Thursday, July 7, 2011

Back To Reality


After having five days off (in a row) it was definitely hard to wake up to an alarm this morning!  It was so nice to have a break and be surrounded by family & friends these last few days.  Overall, I must say it was more good than bad in terms of feeling like absolute garbage but I still struggled.  I ran a low-grade fever all weekend (101.4), was pretty stiff & achy, tired (that’s a given) and developed a rash from the sun (even with sunscreen).  While all these things suck, I’ve become accustomed to them and just adjust accordingly.  I was happy that we were still able to do a lot of things that we had planned to do.  We were able to attend a friend’s cookout, see the US Bank fireworks on the 3rd, see the Tosa fireworks on the 4th, and go to the Brewer game.  I did have to work on Sunday (my second job) but my boss Tammy was good about letting me leave early so I was able to meet Ed & his family down at the fireworks.  I was so happy that I was able to make it – even though they seem to go on forever they seem to get more amazing every year!  Aside from all of this, there was a lot of veggin’ & relaxing.  Ed was great and helped out a lot by cooking the meals and forcing me to rest & sleep.  As I mentioned before, he’s had to put up with a lot of mood swings & bad days and just takes everything in stride.  So grateful for him. 
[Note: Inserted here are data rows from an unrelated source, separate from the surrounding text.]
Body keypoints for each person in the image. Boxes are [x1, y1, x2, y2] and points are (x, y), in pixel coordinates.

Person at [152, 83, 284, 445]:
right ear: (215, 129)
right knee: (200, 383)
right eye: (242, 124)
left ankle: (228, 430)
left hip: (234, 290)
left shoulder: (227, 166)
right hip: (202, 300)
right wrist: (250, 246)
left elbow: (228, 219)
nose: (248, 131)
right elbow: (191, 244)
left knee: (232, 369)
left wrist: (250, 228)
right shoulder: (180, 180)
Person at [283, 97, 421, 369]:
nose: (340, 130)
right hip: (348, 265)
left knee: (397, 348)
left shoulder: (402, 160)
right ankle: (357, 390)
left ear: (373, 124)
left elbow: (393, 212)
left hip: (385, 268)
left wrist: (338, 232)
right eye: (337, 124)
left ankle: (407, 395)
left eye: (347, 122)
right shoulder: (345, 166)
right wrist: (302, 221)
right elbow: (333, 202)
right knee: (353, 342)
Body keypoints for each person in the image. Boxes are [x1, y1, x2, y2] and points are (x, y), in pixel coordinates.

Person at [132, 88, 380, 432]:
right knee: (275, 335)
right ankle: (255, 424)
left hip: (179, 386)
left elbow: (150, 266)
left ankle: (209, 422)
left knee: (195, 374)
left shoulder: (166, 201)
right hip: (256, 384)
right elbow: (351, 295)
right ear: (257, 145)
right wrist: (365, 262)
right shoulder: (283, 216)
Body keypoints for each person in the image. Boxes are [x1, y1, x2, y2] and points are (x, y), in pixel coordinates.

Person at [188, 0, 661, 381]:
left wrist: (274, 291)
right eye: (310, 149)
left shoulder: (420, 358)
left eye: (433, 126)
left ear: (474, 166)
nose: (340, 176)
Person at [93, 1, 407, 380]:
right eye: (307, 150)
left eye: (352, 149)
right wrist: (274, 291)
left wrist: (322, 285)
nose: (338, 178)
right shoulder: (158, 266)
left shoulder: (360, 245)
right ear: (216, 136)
Yesterday I had another appointment with my chiropractor.  I did the electrical muscle stimulation therapy again since it brought me so much relief the last time.  It seems to be doing the trick for my tailbone pain.  I have also been working on improving my posture and how I sleep (on my back which seems to be nearly impossible!) to see if that helps me to feel any better as well.  Seems silly I know, but sometimes little changes can make a big difference.  The numbness & tingling are still there and now I’m starting to notice some twitching in my legs and very specific muscle cramping in my calves and above my knees.  So I’ll add this to my journal that I’ve been keeping to speak to the neurologist about.  Speaking of which… my appointment is on Tuesday!!!  I’m getting very anxious about it but so happy that the time is finally here.  Waiting over a month to get in hasn’t been fun!   
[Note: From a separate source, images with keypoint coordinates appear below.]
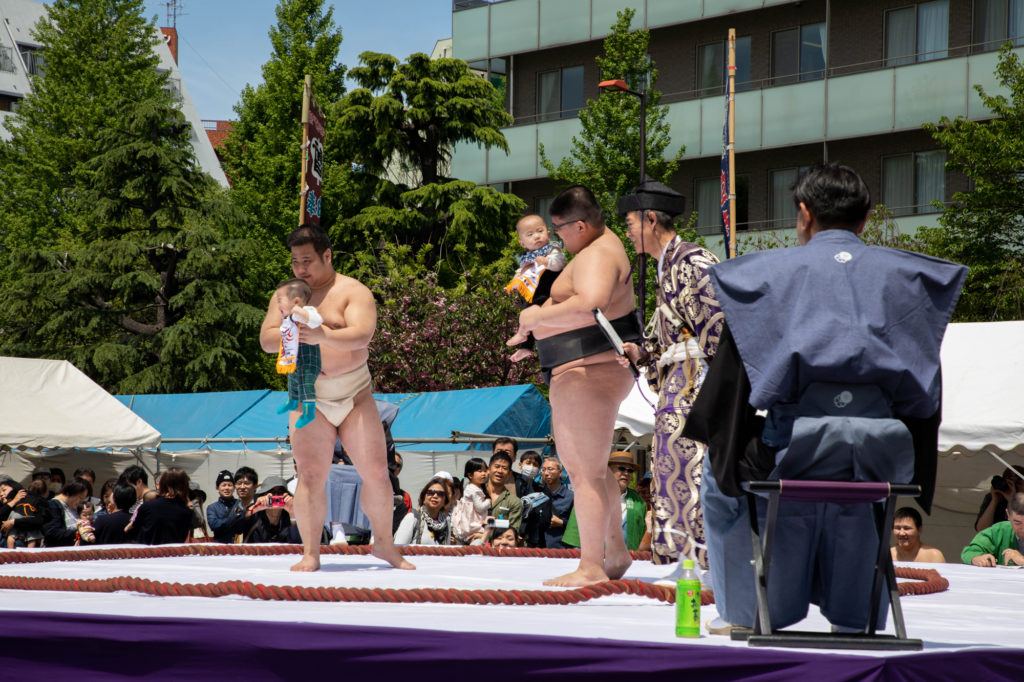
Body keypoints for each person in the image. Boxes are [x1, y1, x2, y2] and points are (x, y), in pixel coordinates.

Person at [683, 163, 967, 634]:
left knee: (719, 480)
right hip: (882, 449)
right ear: (866, 217)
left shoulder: (765, 275)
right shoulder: (912, 277)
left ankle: (743, 614)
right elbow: (926, 385)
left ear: (803, 212)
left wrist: (721, 445)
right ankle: (856, 614)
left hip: (790, 444)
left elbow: (732, 389)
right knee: (865, 482)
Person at [507, 185, 640, 586]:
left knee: (582, 474)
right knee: (594, 472)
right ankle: (613, 552)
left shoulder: (599, 254)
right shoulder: (598, 249)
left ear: (580, 225)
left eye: (561, 230)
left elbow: (591, 303)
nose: (557, 237)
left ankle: (590, 565)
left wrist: (534, 319)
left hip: (588, 370)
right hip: (583, 365)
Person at [259, 225, 412, 572]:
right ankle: (311, 553)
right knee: (310, 475)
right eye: (296, 261)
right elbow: (266, 342)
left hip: (353, 393)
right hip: (307, 394)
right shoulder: (286, 294)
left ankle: (384, 546)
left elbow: (361, 335)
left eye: (308, 260)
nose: (301, 269)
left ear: (327, 256)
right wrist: (289, 328)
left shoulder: (352, 291)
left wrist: (321, 333)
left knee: (375, 473)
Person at [617, 180, 723, 575]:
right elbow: (668, 332)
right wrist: (641, 352)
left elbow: (719, 328)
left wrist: (716, 389)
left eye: (630, 222)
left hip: (698, 380)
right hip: (677, 379)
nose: (628, 231)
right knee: (670, 468)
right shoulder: (667, 266)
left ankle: (703, 564)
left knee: (694, 470)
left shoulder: (695, 262)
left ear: (649, 219)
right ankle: (685, 560)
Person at [562, 452, 646, 552]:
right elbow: (575, 533)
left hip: (627, 563)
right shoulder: (588, 497)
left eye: (630, 470)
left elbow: (644, 535)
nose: (626, 473)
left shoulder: (638, 501)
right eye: (622, 469)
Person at [274, 277, 325, 429]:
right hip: (295, 357)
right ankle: (292, 400)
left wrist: (302, 314)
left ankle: (309, 412)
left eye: (279, 300)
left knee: (306, 383)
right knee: (293, 378)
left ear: (296, 302)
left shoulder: (307, 311)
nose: (277, 305)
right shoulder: (288, 318)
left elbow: (317, 320)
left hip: (309, 358)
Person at [504, 214, 565, 307]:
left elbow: (559, 262)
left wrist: (547, 261)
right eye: (530, 234)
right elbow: (521, 272)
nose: (536, 236)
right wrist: (514, 282)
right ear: (522, 244)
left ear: (548, 234)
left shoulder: (552, 248)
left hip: (549, 288)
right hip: (534, 294)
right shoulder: (527, 258)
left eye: (540, 231)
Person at [132, 467, 194, 545]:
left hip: (146, 554)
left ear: (163, 484)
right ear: (185, 486)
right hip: (173, 555)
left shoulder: (147, 506)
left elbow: (135, 530)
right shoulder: (187, 512)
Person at [962, 493, 1024, 567]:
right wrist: (977, 558)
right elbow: (970, 551)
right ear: (1008, 515)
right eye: (1017, 523)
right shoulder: (998, 531)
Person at [394, 478, 453, 545]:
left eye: (440, 494)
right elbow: (399, 548)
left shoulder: (446, 523)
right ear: (423, 498)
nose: (435, 496)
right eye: (430, 492)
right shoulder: (412, 518)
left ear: (445, 501)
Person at [243, 476, 296, 544]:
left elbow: (297, 542)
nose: (276, 496)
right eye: (272, 492)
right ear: (263, 494)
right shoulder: (254, 512)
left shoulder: (291, 515)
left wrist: (292, 514)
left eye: (280, 492)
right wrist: (255, 508)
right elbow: (233, 524)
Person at [451, 458, 490, 545]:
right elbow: (480, 508)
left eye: (485, 470)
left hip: (469, 522)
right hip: (471, 524)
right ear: (470, 475)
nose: (483, 474)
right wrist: (489, 501)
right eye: (480, 471)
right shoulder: (474, 489)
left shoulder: (474, 487)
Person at [42, 480, 93, 547]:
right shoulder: (52, 506)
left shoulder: (73, 507)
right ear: (71, 493)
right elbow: (52, 533)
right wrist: (79, 531)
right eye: (80, 498)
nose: (81, 502)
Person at [974, 465, 1024, 532]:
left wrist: (1011, 501)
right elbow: (982, 530)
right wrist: (994, 501)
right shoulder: (995, 497)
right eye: (1010, 482)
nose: (1013, 487)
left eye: (1018, 483)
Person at [539, 456, 574, 549]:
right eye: (543, 470)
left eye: (550, 469)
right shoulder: (537, 495)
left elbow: (579, 526)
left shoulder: (571, 497)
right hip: (538, 549)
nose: (546, 473)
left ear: (560, 472)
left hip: (562, 549)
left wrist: (562, 523)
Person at [483, 451, 523, 532]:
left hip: (499, 544)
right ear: (488, 469)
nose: (500, 471)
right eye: (497, 466)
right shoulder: (475, 493)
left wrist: (488, 526)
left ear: (509, 474)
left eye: (504, 468)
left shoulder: (514, 502)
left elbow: (512, 530)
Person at [0, 480, 46, 548]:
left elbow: (39, 520)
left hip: (24, 541)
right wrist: (13, 501)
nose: (1, 494)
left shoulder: (31, 500)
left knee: (31, 539)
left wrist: (14, 522)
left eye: (4, 490)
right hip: (6, 544)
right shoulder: (4, 507)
It seems strange that tomorrow will be Friday already – I feel like I just got back.  I’m already looking forward to the weekend though.  Today I woke up feeling pretty awful but remind myself that I could be much worse off – I think about all the people that are dealing with such greater challenges and it really puts things back into perspective.  Anytime I want to have a pity party I think of a childhood acquaintance whose daughter was just diagnosed with leukemia (age 10) and is currently undergoing chemo or all the people who are on a waiting list to receive a working organ.  Mostly though I think of all the people, who on a daily basis, don’t have the necessary means to care for themselves and are struggling with an illness.  Then I look at my situation… it ain’t that bad (and yes, I know, ain’t isn’t a word!)